We arrived at 1500, a mere 1 1/2 hrs from landing in Cabo. The town is so small that if you blink you'll miss it. It started off as a small fishing village and once the marine park was established, became a little tourist haven for diving. Here there are 3 dive shops and 5 restaurants and several small cabanas for rent along the beachfront. It is one of those iconic sleepy Baja beach towns that you immediately fall in love with and start fantasizing about retiring to.

We rented an adorable small thatched roof cabana from Cabo Pulmo Beach Resort ($69/night) and set up our dives for the following day ($75/2 tank dive) with the same company. The receptionist asked us if we wanted a key, because she said the town was so safe that no one ever locks their doors. The cynical cop in me believes that no matter where you are you should always lock your doors, however the thought was nice considering all the negative news we always hear about Mexico these days.

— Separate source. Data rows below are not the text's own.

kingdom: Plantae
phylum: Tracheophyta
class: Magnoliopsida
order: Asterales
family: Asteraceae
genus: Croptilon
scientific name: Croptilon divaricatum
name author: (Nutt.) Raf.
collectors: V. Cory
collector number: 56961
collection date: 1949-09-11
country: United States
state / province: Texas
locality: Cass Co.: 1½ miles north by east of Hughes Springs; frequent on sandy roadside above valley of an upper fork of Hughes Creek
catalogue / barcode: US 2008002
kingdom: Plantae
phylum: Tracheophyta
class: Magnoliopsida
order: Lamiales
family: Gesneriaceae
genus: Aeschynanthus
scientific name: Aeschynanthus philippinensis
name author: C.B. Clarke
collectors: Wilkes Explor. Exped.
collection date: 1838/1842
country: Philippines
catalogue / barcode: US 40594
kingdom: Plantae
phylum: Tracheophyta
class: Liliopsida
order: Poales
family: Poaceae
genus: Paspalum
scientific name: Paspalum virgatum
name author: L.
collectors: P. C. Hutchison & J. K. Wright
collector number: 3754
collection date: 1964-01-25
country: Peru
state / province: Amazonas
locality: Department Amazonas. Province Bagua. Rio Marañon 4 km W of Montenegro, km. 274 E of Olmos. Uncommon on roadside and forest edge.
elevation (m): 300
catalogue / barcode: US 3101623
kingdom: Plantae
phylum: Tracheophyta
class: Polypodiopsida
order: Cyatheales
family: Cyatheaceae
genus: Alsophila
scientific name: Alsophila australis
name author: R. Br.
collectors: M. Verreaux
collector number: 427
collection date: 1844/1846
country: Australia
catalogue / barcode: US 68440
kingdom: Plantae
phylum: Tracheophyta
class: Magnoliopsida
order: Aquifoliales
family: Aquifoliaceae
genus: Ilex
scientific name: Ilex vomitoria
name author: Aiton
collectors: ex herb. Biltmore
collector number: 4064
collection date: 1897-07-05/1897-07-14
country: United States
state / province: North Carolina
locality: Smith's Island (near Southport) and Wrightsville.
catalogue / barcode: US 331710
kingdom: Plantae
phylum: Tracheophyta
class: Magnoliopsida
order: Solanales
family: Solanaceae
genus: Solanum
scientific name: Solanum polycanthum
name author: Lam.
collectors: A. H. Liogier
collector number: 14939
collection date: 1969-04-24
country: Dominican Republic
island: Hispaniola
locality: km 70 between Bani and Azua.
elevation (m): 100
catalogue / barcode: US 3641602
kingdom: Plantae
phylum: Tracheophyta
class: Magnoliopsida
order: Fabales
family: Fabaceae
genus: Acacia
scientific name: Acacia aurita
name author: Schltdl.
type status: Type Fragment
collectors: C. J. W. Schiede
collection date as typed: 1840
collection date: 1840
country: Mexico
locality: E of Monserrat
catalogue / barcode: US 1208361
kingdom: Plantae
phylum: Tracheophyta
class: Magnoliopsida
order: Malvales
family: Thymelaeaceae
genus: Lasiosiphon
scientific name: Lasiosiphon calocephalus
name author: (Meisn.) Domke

Once settled we went in search of the first of our many fish and shrimp tacos this trip at Caballero's, delicious. We chatted with a old gringo with his dog who bragged about not being back in the US for 11 years and being homeless, moving from house to house, care taking for all the vacation rental owners.

We finished the evening taking a long walk along the beach beside a visible protruding reef just 500 ft. offshore. As we were looking out over the ocean we saw some breaking waves and what looked like a dolphin or small whale jumping. Pulling out our binoculars we were delighted to discover a small baby humpback whale with it's mother. We watched the baby breaching every minute or so, the mother every 5 mins, in a display that could only be described as a baby frolicking and playing.